I’m having an identity crisis… my ex of 2.5 years said I was ‘perfect’ for him in every way including the way I looked. Well, we broke up earlier this year and it destroyed me. I was just starting to feel like myself again until I saw him dating someone who looks like me when we first started dating. I have a pretty distinct look and now I’m questioning it because I don’t wanna feel replaceable or [look] like a [certain]‘type’. Should I cough up hundreds of dollars to change my look?”

– One-of-a-kind

Dear One-of-a-kind, it can be extremely cathartic to change up your look! The list of post-breakup hair switch-ups is probably miles long. However, under no circumstances should you make a change for someone else. If you want to mix it up because you want something new, then go for it; but if you’re doing it to look less like your ex’s new girl, I wouldn’t suggest it. You deserve to feel like the best version of yourself, man or no man in your life, so stay true to who you are!

Dear Heather Cooper, I am absolutely drowning in homework, club commitments, and trying to find time in there for a social life and making myself eat healthy food. Every couple weeks, I just burn out and  watch Netflix or nap for hours and hours (sometimes for several days in a row)and then I fall behind on all the things I work so hard to keep up with. It makes me feel terrible and guilty for not being more productive. What do you think I can do to end this cycle and start enjoying school again? Sincerely,

– Stuck in a Loop

Dear Stuck in a Loop, #relatable. While it can feel inevitable to drive at full speed until your tank runs empty, it will leave you feeling just that: empty. I suggest taking an hour or two out of each day for yourself. Where those hours fit in depends on your schedule. For me, it’s evenings before bed, but, if you’re a morning person, take advantage of that. Give yourself those hours to watch Netflix, take a nap, or participate in any form of self-care. That will give you something to look forward to every day after working hard af or to start you off feeling refreshed for school each morning.  
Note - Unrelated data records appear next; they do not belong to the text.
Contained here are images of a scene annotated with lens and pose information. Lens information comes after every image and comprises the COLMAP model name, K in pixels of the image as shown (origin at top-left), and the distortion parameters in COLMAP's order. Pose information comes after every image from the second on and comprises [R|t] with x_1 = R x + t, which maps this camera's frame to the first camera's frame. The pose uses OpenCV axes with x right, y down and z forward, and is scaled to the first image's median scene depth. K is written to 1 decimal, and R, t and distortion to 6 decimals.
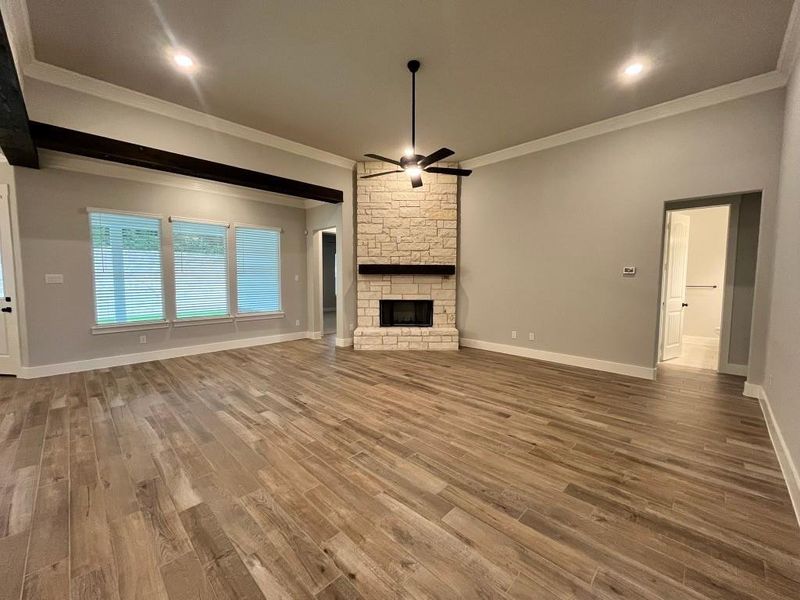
lens RADIAL K [[325.7, 0, 400.0], [0, 325.7, 300.0], [0, 0, 1]] dist [-0.001139, -0.000365]
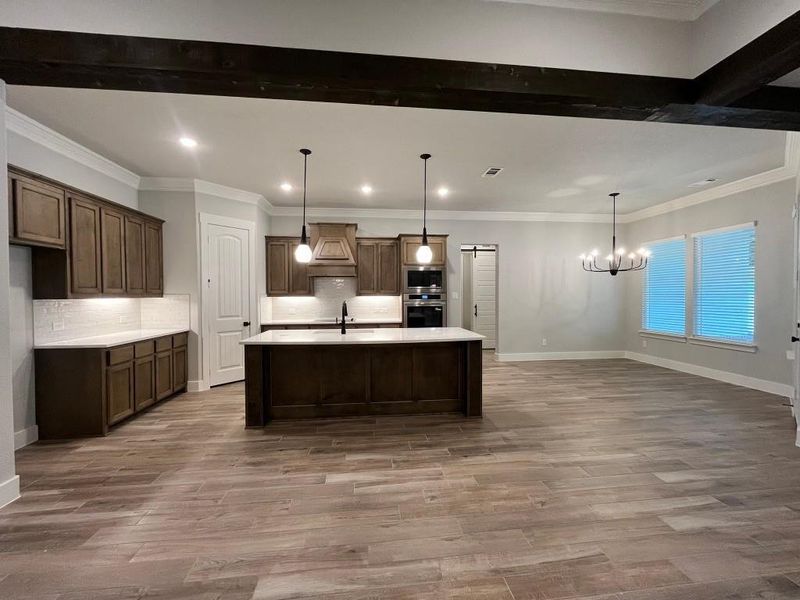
lens RADIAL K [[325.7, 0, 400.0], [0, 325.7, 300.0], [0, 0, 1]] dist [-0.001139, -0.000365]
pose [[-0.632008, 0.014895, -0.774818, -0.176415], [-0.049360, 0.997011, 0.059428, -0.080064], [0.773388, 0.075804, -0.629384, 1.148678]]
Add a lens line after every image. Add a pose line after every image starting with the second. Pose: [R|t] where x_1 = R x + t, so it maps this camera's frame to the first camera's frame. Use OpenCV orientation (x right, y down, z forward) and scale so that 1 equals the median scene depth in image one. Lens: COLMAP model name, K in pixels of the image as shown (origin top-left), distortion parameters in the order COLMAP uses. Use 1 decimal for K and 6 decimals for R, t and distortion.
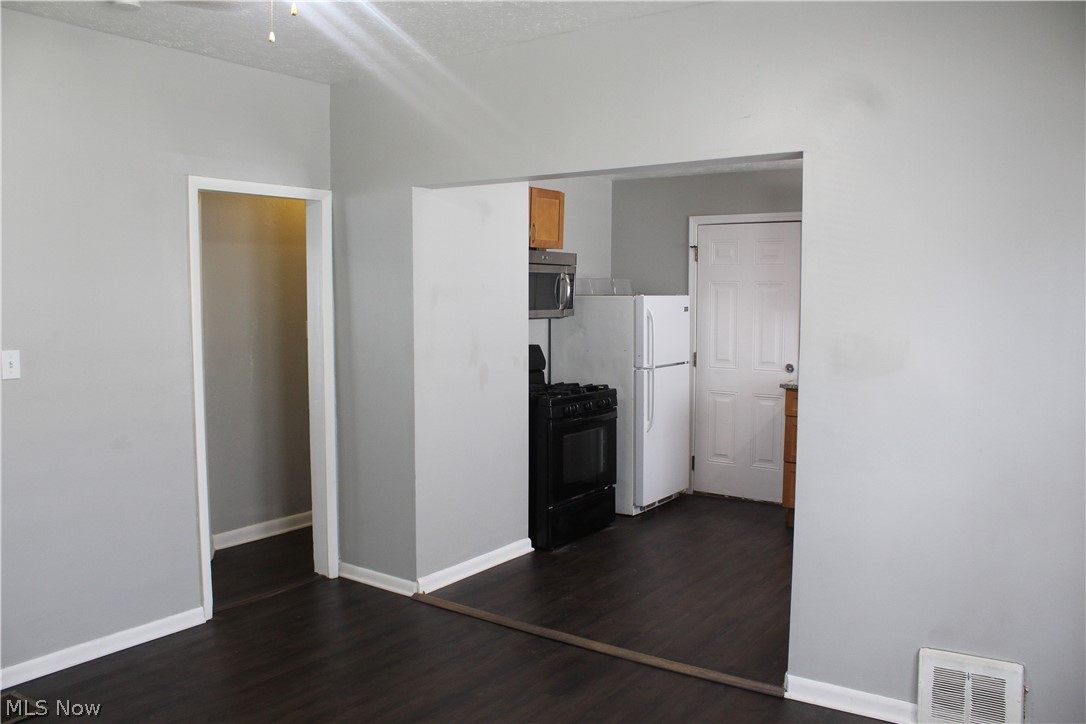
lens RADIAL K [[891.2, 0, 543.0], [0, 891.2, 362.0], [0, 0, 1]] dist [-0.169536, 0.141138]
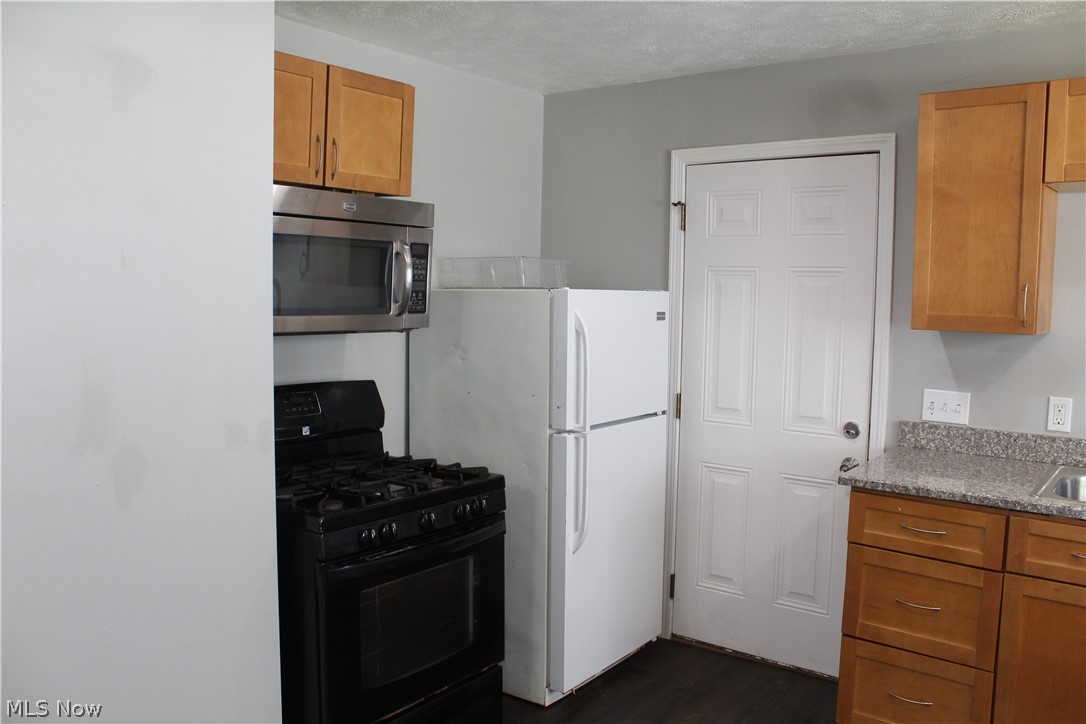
lens RADIAL K [[891.2, 0, 543.0], [0, 891.2, 362.0], [0, 0, 1]] dist [-0.169536, 0.141138]
pose [[0.999461, 0.016330, -0.028465, 0.114502], [-0.016353, 0.999866, -0.000572, -0.032600], [0.028451, 0.001037, 0.999595, 0.493296]]
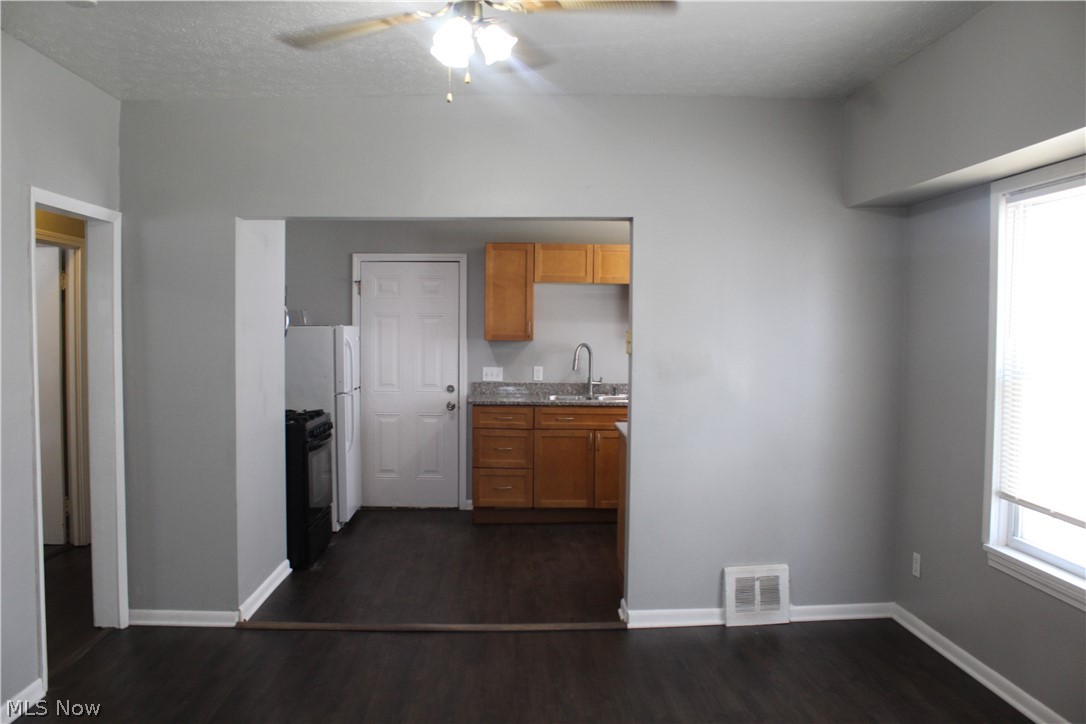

“Is it a bad idea to hook up with a guy that lives on my floor? We’ve talked about keeping it lowkey and not making things awkward, but I feel like it’s awkward anyways.”

– Residence Relations

Dear Residence Relations, good idea… maybe not. Bad idea… not necessarily. Proximity plays tricks on us. If we like someone, being close to them makes you like them even more. However, this is a double-edged sword because if you dislike someone being close to them it will feel intolerable. If you think there’s even the slightest chance of things going sour between you two, then it’s best to source outside your floor (and maybe even your building for hookups). That being said, you know yourself best, so if you think you can keep your cool regardless of what happens, and if you think he can too, then there’s no harm in having a little fun.